- _PROMPT_
For the word "true", state the number of lines in the data that contain it, and nothing else.

[Opening GIVEN ENTRIES section]

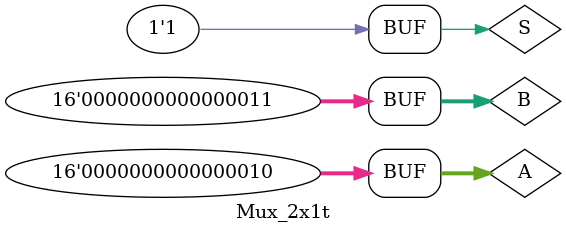
<source format=v>
`timescale 1ns / 1ps


module Mux_2x1t;

	// Inputs
	reg [15:0] A;
	reg [15:0] B;
	reg S;

	// Outputs
	wire [15:0] Out;

	// Instantiate the Unit Under Test (UUT)
	Mux_2x1 uut (
		.A(A), 
		.B(B), 
		.S(S), 
		.Out(Out)
	);

	initial begin
		// Initialize Inputs
		A = 2;
		B = 3;
		S = 0;

		// Wait 100 ns for global reset to finish
		#100;
        
		// Add stimulus here
		
		S = 0;
		#10;
		
		S = 1;
		#10;

	end
	
      
endmodule


</source>
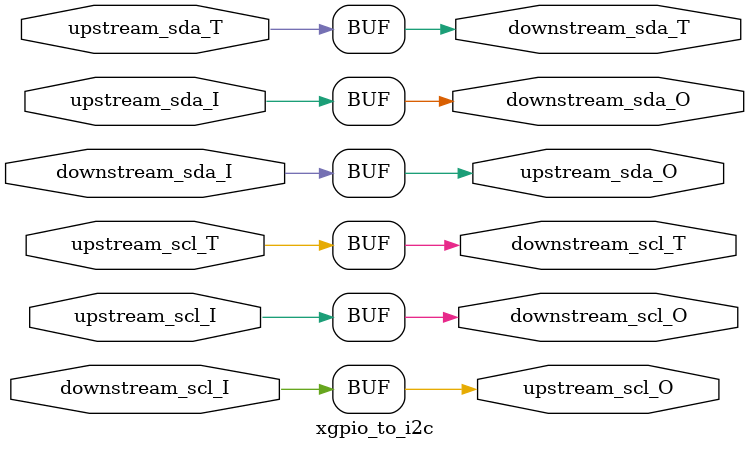
<source format=v>
module xgpio_to_i2c
(
	input     upstream_scl_T,
	input     upstream_scl_I,
	output    upstream_scl_O,
	input     upstream_sda_T,
	input     upstream_sda_I,
	output    upstream_sda_O,
	
	output    downstream_scl_T,
	input     downstream_scl_I,
	output    downstream_scl_O,
	output    downstream_sda_T,
	input     downstream_sda_I,
	output    downstream_sda_O
);
assign downstream_scl_T = upstream_scl_T;
assign downstream_scl_O = upstream_scl_I; 
assign downstream_sda_T = upstream_sda_T;
assign downstream_sda_O = upstream_sda_I;
assign upstream_scl_O = downstream_scl_I;
assign upstream_sda_O = downstream_sda_I;

endmodule

</source>
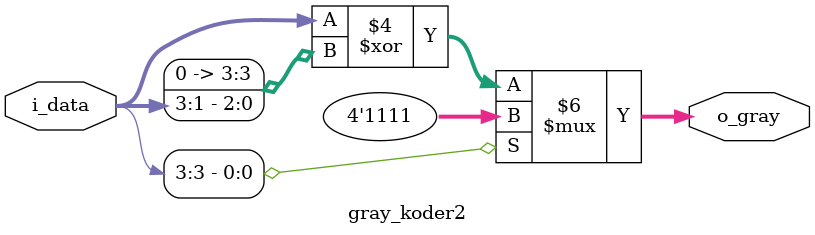
<source format=sv>
module gray_koder2 (i_data, o_gray);

    parameter LEN = 4;
    input  logic signed [LEN-1:0] i_data;
    output logic signed [LEN-1:0] o_gray;

    always @(*)
    begin
        if (i_data[LEN-1] == 1) begin // zwrocenie kodu bledu jezeli liczba na wejsciu jest ujemna
            o_gray = '1;
        end else
        begin
            o_gray  = i_data ^ (i_data >> 1);
        end
    end

endmodule
</source>
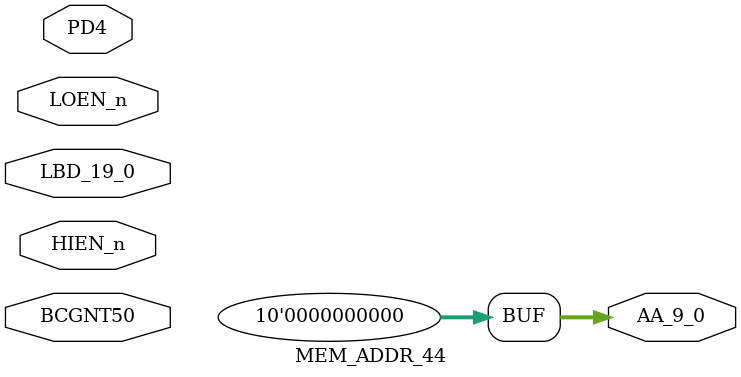
<source format=v>
module MEM_ADDR_44(	// file.cleaned.mlir:2:3
  input         BCGNT50,	// file.cleaned.mlir:2:29
                HIEN_n,	// file.cleaned.mlir:2:47
  input  [19:0] LBD_19_0,	// file.cleaned.mlir:2:64
  input         LOEN_n,	// file.cleaned.mlir:2:84
                PD4,	// file.cleaned.mlir:2:101
  output [9:0]  AA_9_0	// file.cleaned.mlir:2:116
);

  assign AA_9_0 = 10'h0;	// file.cleaned.mlir:3:15, :4:5
endmodule


</source>
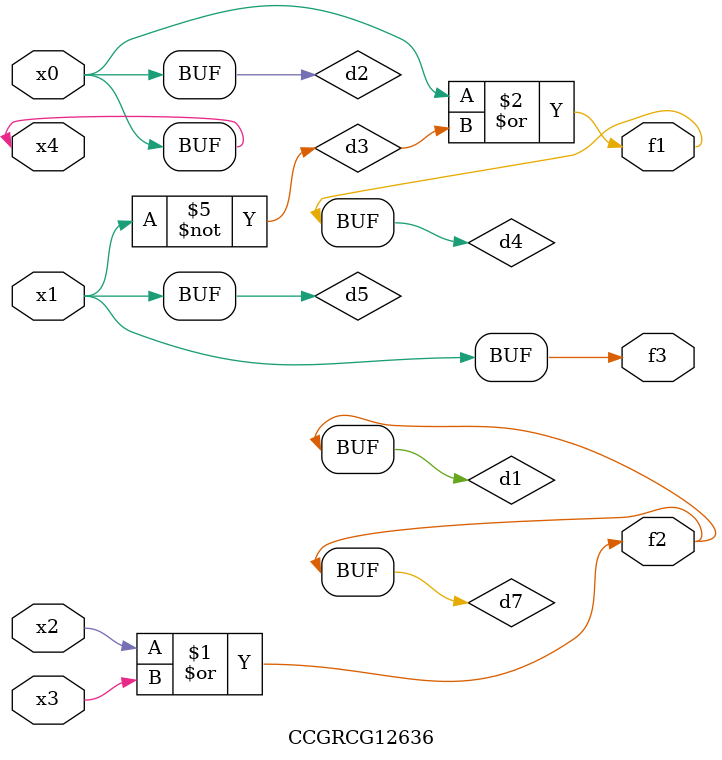
<source format=v>
module CCGRCG12636(
	input x0, x1, x2, x3, x4,
	output f1, f2, f3
);

	wire d1, d2, d3, d4, d5, d6, d7;

	or (d1, x2, x3);
	buf (d2, x0, x4);
	not (d3, x1);
	or (d4, d2, d3);
	not (d5, d3);
	nand (d6, d1, d3);
	or (d7, d1);
	assign f1 = d4;
	assign f2 = d7;
	assign f3 = d5;
endmodule

</source>
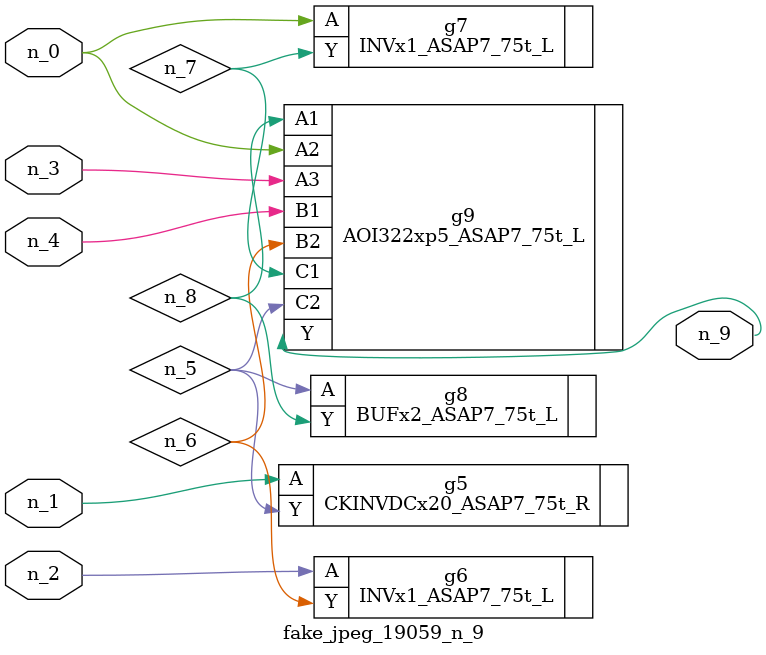
<source format=v>
module fake_jpeg_19059_n_9 (n_3, n_2, n_1, n_0, n_4, n_9);

input n_3;
input n_2;
input n_1;
input n_0;
input n_4;

output n_9;

wire n_8;
wire n_6;
wire n_5;
wire n_7;

CKINVDCx20_ASAP7_75t_R g5 ( 
.A(n_1),
.Y(n_5)
);

INVx1_ASAP7_75t_L g6 ( 
.A(n_2),
.Y(n_6)
);

INVx1_ASAP7_75t_L g7 ( 
.A(n_0),
.Y(n_7)
);

BUFx2_ASAP7_75t_L g8 ( 
.A(n_5),
.Y(n_8)
);

AOI322xp5_ASAP7_75t_L g9 ( 
.A1(n_8),
.A2(n_0),
.A3(n_3),
.B1(n_4),
.B2(n_6),
.C1(n_7),
.C2(n_5),
.Y(n_9)
);


endmodule
</source>
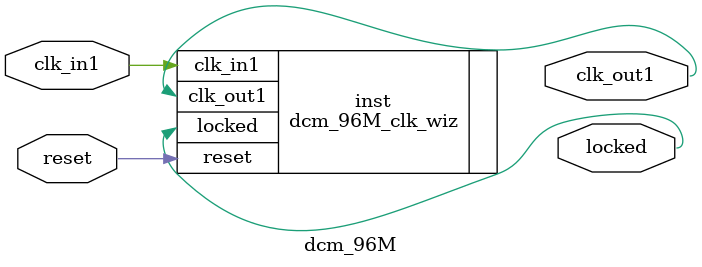
<source format=v>


`timescale 1ps/1ps

(* CORE_GENERATION_INFO = "dcm_96M,clk_wiz_v5_3_1,{component_name=dcm_96M,use_phase_alignment=true,use_min_o_jitter=false,use_max_i_jitter=false,use_dyn_phase_shift=false,use_inclk_switchover=false,use_dyn_reconfig=false,enable_axi=0,feedback_source=FDBK_AUTO,PRIMITIVE=MMCM,num_out_clk=1,clkin1_period=10.0,clkin2_period=10.0,use_power_down=false,use_reset=true,use_locked=true,use_inclk_stopped=false,feedback_type=SINGLE,CLOCK_MGR_TYPE=NA,manual_override=false}" *)

module dcm_96M 
 (
 // Clock in ports
  input         clk_in1,
  // Clock out ports
  output        clk_out1,
  // Status and control signals
  input         reset,
  output        locked
 );

  dcm_96M_clk_wiz inst
  (
 // Clock in ports
  .clk_in1(clk_in1),
  // Clock out ports  
  .clk_out1(clk_out1),
  // Status and control signals               
  .reset(reset), 
  .locked(locked)            
  );

endmodule

</source>
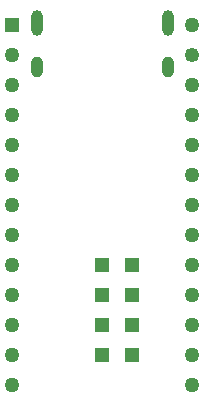
<source format=gbs>
G04 #@! TF.GenerationSoftware,KiCad,Pcbnew,(5.1.10-1-10_14)*
G04 #@! TF.CreationDate,2021-09-18T19:46:59+09:00*
G04 #@! TF.ProjectId,nrfmicro,6e72666d-6963-4726-9f2e-6b696361645f,rev?*
G04 #@! TF.SameCoordinates,Original*
G04 #@! TF.FileFunction,Soldermask,Bot*
G04 #@! TF.FilePolarity,Negative*
%FSLAX46Y46*%
G04 Gerber Fmt 4.6, Leading zero omitted, Abs format (unit mm)*
G04 Created by KiCad (PCBNEW (5.1.10-1-10_14)) date 2021-09-18 19:46:59*
%MOMM*%
%LPD*%
G01*
G04 APERTURE LIST*
%ADD10O,1.000000X2.200000*%
%ADD11O,1.000000X1.800000*%
%ADD12R,1.270000X1.270000*%
%ADD13C,1.270000*%
%ADD14C,1.250000*%
G04 APERTURE END LIST*
D10*
X22146300Y-19800000D03*
X33296900Y-19800000D03*
D11*
X33297200Y-23600000D03*
X22146300Y-23600000D03*
D12*
X27721600Y-40320000D03*
X27721600Y-42860000D03*
X27721600Y-45400000D03*
X27721600Y-47940000D03*
X30261600Y-47940000D03*
X30261600Y-45400000D03*
X30261600Y-42860000D03*
X30261600Y-40320000D03*
X20101600Y-20000000D03*
D13*
X35341600Y-20000000D03*
D14*
X35341600Y-22540000D03*
D13*
X35341600Y-25080000D03*
X35341600Y-27620000D03*
X35341600Y-30160000D03*
X35341600Y-32700000D03*
X35341600Y-35240000D03*
X35341600Y-37780000D03*
X35341600Y-40320000D03*
X35341600Y-42860000D03*
X35341600Y-45400000D03*
X35341600Y-47940000D03*
X35341600Y-50480000D03*
X20101600Y-50480000D03*
X20101600Y-47940000D03*
X20101600Y-45400000D03*
X20101600Y-42860000D03*
X20101600Y-40320000D03*
X20101600Y-37780000D03*
X20101600Y-35240000D03*
X20101600Y-32700000D03*
X20101600Y-30160000D03*
X20101600Y-27620000D03*
X20101600Y-25080000D03*
X20101600Y-22540000D03*
M02*

</source>
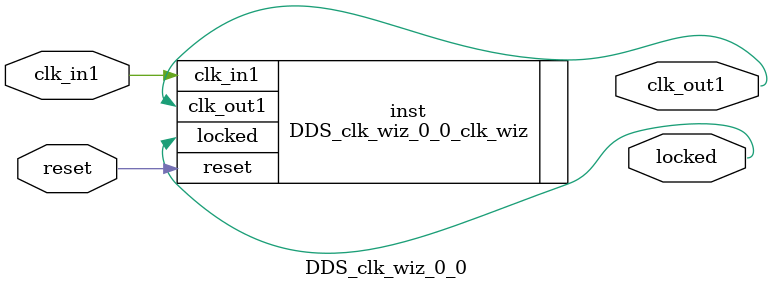
<source format=v>


`timescale 1ps/1ps

(* CORE_GENERATION_INFO = "DDS_clk_wiz_0_0,clk_wiz_v6_0_11_0_0,{component_name=DDS_clk_wiz_0_0,use_phase_alignment=true,use_min_o_jitter=false,use_max_i_jitter=false,use_dyn_phase_shift=false,use_inclk_switchover=false,use_dyn_reconfig=false,enable_axi=0,feedback_source=FDBK_AUTO,PRIMITIVE=MMCM,num_out_clk=1,clkin1_period=10.000,clkin2_period=10.000,use_power_down=false,use_reset=true,use_locked=true,use_inclk_stopped=false,feedback_type=SINGLE,CLOCK_MGR_TYPE=NA,manual_override=false}" *)

module DDS_clk_wiz_0_0 
 (
  // Clock out ports
  output        clk_out1,
  // Status and control signals
  input         reset,
  output        locked,
 // Clock in ports
  input         clk_in1
 );

  DDS_clk_wiz_0_0_clk_wiz inst
  (
  // Clock out ports  
  .clk_out1(clk_out1),
  // Status and control signals               
  .reset(reset), 
  .locked(locked),
 // Clock in ports
  .clk_in1(clk_in1)
  );

endmodule

</source>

[Closing GIVEN ENTRIES section]

- _EXPECTED OUTPUT_
2